Dr Mike Inouye Coronary artery disease is regarded as the most common form of heart disease. In order to anticipate an individual’s risk to developing this ailment, concentrations of cholesterols circulating in the blood may be measured. A team of scientists from Australia, Europe and the United Kingdom has discovered a gene network that is probably responsible for hardening of the arteries and coronary heart disease.

Experts claim that the main pathology of coronary artery disease is ‘hardening of the arteries,’ or atherosclerosis. It was elucidated that atherosclerosis is a cycle in which cholesterol accumulates on the walls of arteries and the body’s resultant immune response leads to more build up. Samples from more than 500 volunteers were scrutinized by the investigators, to ascertain the way cholesterols in the blood stream activate circulating immune cells. These samples probably enabled the experts to construct biological networks of genes that move in agreement.

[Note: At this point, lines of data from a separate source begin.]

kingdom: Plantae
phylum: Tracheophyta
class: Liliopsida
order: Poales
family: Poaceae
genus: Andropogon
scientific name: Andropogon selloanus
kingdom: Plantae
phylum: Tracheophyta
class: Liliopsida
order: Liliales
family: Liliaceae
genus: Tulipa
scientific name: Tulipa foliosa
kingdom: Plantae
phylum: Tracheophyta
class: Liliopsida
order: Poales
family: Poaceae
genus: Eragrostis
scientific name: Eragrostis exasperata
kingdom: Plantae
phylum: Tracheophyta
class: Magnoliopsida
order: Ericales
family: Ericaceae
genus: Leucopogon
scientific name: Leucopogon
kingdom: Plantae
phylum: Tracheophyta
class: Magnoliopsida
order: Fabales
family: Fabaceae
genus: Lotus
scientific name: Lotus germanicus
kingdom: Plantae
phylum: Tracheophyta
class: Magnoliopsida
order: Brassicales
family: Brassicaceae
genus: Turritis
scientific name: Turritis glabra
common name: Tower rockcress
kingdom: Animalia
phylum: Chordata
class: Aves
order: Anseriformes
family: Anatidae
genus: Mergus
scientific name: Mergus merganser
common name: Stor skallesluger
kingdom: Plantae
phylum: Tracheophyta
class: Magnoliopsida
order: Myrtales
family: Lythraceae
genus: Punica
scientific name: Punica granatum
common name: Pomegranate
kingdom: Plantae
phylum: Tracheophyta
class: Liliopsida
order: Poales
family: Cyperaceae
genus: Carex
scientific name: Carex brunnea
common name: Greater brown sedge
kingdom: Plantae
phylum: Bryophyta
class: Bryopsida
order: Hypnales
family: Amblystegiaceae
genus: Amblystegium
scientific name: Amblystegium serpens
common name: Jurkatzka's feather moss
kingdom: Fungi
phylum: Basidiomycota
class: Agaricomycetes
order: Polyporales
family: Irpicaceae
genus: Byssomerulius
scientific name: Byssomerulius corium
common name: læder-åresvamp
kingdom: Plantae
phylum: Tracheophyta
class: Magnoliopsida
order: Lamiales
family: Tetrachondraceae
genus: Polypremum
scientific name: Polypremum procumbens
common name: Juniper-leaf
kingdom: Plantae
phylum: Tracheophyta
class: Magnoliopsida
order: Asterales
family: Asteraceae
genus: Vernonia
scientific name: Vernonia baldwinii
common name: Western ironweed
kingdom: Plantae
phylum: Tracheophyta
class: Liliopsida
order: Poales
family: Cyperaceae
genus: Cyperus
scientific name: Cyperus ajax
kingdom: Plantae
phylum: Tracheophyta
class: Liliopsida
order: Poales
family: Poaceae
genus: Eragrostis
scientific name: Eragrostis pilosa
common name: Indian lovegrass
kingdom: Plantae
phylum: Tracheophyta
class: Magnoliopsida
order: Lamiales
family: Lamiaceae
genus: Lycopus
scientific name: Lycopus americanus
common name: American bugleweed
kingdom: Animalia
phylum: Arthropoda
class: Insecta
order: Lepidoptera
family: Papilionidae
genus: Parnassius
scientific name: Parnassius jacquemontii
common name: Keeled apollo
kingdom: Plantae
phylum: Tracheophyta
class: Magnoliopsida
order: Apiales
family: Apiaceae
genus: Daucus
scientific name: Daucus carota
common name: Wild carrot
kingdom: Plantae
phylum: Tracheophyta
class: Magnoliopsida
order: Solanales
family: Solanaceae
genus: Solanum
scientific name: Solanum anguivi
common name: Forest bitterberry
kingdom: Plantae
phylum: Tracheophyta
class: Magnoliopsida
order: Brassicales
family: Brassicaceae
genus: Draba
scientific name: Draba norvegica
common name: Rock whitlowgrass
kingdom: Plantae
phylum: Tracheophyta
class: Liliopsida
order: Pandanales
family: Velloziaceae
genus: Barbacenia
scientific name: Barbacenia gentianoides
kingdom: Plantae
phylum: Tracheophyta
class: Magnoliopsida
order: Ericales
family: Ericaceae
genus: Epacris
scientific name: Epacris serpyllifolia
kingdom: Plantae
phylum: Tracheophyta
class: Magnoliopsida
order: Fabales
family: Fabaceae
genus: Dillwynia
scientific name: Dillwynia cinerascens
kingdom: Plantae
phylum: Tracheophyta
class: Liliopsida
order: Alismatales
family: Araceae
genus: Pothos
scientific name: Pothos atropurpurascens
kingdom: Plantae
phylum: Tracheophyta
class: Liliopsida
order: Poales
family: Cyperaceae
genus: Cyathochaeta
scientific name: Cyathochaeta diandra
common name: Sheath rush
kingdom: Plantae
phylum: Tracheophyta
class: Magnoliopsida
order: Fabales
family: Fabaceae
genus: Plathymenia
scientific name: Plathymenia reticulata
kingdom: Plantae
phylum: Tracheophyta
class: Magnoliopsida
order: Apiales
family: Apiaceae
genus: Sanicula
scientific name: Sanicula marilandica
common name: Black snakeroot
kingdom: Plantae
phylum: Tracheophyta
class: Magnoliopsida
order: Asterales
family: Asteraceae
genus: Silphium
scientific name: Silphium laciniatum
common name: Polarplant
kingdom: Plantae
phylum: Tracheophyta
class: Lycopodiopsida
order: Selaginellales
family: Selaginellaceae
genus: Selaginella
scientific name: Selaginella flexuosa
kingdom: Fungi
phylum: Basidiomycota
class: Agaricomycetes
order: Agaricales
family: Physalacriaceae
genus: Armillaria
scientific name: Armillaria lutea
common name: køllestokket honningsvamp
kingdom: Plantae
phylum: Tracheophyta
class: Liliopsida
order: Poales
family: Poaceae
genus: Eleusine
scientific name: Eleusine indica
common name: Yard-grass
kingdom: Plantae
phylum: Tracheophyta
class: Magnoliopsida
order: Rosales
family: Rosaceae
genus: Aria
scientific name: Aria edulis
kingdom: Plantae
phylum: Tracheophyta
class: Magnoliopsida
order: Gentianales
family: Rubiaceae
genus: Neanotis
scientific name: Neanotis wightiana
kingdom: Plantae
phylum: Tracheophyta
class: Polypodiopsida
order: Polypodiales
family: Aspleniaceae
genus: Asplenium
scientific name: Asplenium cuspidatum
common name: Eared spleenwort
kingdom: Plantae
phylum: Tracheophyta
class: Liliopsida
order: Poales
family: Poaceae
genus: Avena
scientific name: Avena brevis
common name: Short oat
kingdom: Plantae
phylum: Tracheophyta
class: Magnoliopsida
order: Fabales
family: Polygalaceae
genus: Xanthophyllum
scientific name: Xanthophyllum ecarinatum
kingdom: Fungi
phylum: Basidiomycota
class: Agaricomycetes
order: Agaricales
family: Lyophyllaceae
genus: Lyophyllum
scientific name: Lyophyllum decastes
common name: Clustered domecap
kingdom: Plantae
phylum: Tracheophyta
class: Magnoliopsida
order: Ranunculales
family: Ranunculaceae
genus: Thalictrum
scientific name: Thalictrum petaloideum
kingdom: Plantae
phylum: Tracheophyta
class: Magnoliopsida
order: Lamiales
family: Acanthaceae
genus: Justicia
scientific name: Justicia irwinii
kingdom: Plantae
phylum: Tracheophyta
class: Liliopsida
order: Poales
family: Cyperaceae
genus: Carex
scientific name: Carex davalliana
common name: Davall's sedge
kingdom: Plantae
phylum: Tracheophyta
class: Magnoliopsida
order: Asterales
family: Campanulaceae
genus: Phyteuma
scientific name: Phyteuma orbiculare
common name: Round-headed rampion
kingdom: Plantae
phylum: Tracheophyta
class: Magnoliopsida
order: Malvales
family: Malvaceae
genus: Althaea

“For all intents and purposes these genes look like an inflammatory network and appear reactive to high-density lipoprotein, triglycerides and apolipoprotein B; all of which are predictors of downstream cardiovascular disease. We are just beginning to understand biological networks and how they relate to disease. This is absolutely imperative as, while knowing the changes in DNA that predict disease is important, we can now do better. Knowing how diseases impact biological networks allows researchers to identify multiple levels of potential intervention,” added Dr Michael Inouye, a postdoctoral fellow at the Walter and Eliza Hall Institute.

All the volunteers were enrolled in Finland’s Dietary, Lifestyle and Genetic determinants of Obesity and Metabolic syndrome (DILGOM) study. On completion of the investigations, the team found a network of genes whose activity was supposedly tied to the level of cholesterols in the blood. This finding can possibly aid in determining novel targets for the treatment of heart disease.

The research is published in the latest issue of the journal PLoS Genetics.